According to traders, Beijing is resuming large-scale purchases from the United States to fulfil commitments made at the Busan trade summit. Despite US soybeans being far more expensive than competing Brazilian supplies, China is demonstrating political loyalty to the agreement. “This is no longer a goodwill gesture but a fulfilment of the Busan terms,” a Singapore-based trader said.

State-owned grain trader Cofco has bought at least 840,000 tonnes for December and January delivery. Traders estimate that roughly three-quarters of the shipments will depart from US Gulf Coast terminals, with the remainder scheduled from Pacific Northwest ports. The total may grow further if additional deals are finalised.

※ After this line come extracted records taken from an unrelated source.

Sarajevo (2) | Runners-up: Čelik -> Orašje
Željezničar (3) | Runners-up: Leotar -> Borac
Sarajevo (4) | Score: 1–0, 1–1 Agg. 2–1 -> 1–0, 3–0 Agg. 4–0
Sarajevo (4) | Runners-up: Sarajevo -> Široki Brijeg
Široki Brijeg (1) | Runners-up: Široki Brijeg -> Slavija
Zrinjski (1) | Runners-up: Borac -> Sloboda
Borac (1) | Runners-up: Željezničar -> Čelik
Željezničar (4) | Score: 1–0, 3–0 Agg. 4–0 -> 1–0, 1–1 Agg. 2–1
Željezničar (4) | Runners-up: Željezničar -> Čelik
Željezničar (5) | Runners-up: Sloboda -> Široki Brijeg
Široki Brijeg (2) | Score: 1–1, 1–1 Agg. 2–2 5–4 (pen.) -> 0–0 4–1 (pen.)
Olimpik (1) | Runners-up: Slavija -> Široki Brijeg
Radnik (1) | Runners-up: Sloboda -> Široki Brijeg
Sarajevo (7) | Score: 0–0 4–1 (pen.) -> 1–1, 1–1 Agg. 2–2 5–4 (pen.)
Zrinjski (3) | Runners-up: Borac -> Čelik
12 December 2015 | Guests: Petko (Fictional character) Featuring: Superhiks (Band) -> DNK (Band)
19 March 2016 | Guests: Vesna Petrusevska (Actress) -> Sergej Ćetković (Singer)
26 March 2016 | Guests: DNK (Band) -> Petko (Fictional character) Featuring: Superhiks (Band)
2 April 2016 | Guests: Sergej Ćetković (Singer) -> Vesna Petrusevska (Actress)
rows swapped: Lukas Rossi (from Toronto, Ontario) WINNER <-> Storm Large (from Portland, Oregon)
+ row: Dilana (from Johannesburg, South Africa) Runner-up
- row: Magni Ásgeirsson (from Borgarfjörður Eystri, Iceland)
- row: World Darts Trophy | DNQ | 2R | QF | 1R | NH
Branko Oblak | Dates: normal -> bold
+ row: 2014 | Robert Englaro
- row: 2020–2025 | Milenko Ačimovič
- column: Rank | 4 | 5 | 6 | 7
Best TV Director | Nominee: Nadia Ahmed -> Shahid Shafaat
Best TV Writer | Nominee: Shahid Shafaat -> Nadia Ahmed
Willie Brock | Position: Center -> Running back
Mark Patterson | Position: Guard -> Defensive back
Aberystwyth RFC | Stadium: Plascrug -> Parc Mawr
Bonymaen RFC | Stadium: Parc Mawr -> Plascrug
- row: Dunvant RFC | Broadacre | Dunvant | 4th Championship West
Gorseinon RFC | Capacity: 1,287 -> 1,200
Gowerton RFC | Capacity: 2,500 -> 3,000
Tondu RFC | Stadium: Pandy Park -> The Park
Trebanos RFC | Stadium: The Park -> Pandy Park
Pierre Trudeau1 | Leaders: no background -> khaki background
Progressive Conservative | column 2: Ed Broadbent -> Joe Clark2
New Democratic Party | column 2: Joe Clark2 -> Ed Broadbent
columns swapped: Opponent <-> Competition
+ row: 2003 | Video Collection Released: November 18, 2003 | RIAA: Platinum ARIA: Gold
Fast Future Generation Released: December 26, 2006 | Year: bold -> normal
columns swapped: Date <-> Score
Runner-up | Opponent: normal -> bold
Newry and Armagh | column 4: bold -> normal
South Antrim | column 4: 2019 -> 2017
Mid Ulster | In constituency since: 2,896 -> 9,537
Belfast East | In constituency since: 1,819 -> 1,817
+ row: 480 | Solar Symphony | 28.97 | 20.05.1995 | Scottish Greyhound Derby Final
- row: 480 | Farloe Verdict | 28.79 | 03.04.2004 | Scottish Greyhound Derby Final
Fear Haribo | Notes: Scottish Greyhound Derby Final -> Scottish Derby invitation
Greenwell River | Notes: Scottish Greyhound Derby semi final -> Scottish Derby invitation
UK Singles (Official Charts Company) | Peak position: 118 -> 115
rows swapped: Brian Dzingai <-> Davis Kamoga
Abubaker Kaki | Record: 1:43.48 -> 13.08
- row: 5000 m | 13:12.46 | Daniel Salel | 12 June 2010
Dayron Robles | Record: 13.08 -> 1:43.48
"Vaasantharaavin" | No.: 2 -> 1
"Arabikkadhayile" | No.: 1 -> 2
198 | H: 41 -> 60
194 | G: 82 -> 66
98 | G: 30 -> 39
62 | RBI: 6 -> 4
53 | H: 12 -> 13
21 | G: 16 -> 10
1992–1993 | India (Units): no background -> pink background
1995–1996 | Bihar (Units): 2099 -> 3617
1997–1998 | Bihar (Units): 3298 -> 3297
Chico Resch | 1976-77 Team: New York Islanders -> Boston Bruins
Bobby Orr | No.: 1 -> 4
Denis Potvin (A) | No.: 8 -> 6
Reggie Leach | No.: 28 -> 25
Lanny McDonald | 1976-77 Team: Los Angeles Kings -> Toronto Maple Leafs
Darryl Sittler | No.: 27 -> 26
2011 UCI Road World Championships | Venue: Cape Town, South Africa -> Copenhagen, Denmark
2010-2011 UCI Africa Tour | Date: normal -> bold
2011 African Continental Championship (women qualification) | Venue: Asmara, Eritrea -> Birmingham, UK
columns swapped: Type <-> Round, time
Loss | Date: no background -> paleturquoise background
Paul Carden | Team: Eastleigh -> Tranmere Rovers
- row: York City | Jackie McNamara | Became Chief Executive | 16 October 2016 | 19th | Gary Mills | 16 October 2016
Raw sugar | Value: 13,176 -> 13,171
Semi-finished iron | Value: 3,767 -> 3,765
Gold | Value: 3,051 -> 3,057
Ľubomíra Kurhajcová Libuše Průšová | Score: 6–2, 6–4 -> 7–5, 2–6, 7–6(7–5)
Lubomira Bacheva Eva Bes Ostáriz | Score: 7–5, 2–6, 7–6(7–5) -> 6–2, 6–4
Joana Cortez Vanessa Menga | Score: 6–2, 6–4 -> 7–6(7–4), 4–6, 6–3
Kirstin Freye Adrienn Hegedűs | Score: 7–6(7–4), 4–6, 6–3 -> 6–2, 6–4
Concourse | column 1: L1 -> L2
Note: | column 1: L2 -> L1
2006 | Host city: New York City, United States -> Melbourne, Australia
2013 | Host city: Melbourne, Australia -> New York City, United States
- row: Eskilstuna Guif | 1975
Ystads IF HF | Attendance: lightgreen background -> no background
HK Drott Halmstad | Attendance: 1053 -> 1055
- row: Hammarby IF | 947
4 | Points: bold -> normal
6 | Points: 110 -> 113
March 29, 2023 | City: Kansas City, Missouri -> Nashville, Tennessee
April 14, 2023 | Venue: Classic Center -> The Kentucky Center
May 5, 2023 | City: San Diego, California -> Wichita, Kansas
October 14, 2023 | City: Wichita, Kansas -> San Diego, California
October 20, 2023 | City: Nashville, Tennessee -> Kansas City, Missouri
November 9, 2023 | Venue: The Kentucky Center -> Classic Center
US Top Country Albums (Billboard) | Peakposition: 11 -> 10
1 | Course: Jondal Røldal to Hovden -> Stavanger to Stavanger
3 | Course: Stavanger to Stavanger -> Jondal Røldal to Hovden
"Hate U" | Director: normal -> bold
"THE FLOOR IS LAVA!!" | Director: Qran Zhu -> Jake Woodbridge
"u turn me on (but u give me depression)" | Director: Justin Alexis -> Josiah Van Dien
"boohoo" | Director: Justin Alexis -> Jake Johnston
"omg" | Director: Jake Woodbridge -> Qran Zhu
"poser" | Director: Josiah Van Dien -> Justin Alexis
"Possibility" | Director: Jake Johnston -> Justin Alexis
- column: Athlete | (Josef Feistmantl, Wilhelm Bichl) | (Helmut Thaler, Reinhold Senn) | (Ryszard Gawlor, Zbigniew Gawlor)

China remains vital to the US soybean market: last year, the US shipped nearly 27 million tonnes to Chinese buyers. Yet progress toward Beijing’s pledge to purchase 12 million tonnes of US soybeans in 2025 had been minimal until this week. Cofco is now paying premiums of US$2.15–US$2.40 per bushel above the January futures contract — nearly double the premium for new-crop Brazilian soybeans.

Chinese processing companies acknowledge that the purchases are driven primarily by political motives, not market economics, as domestic buyers are forced to pay substantially more than Brazilian alternatives. Still, the deals were welcomed in the United States. US Soybean Export Council CEO Jim Sutter said the renewed activity signals progress in restoring traditional trade flows and brings hope to American farmers.

Earlier this season, China largely avoided US soybeans due to the escalating trade war, turning instead to Brazil and Argentina. This shift pushed US prices to multi-year lows over the summer and worsened financial pressure on farmers already facing rising fuel, fertilizer, and seed costs. The latest Chinese buying wave has revived optimism, triggering a sharp rally in Chicago futures.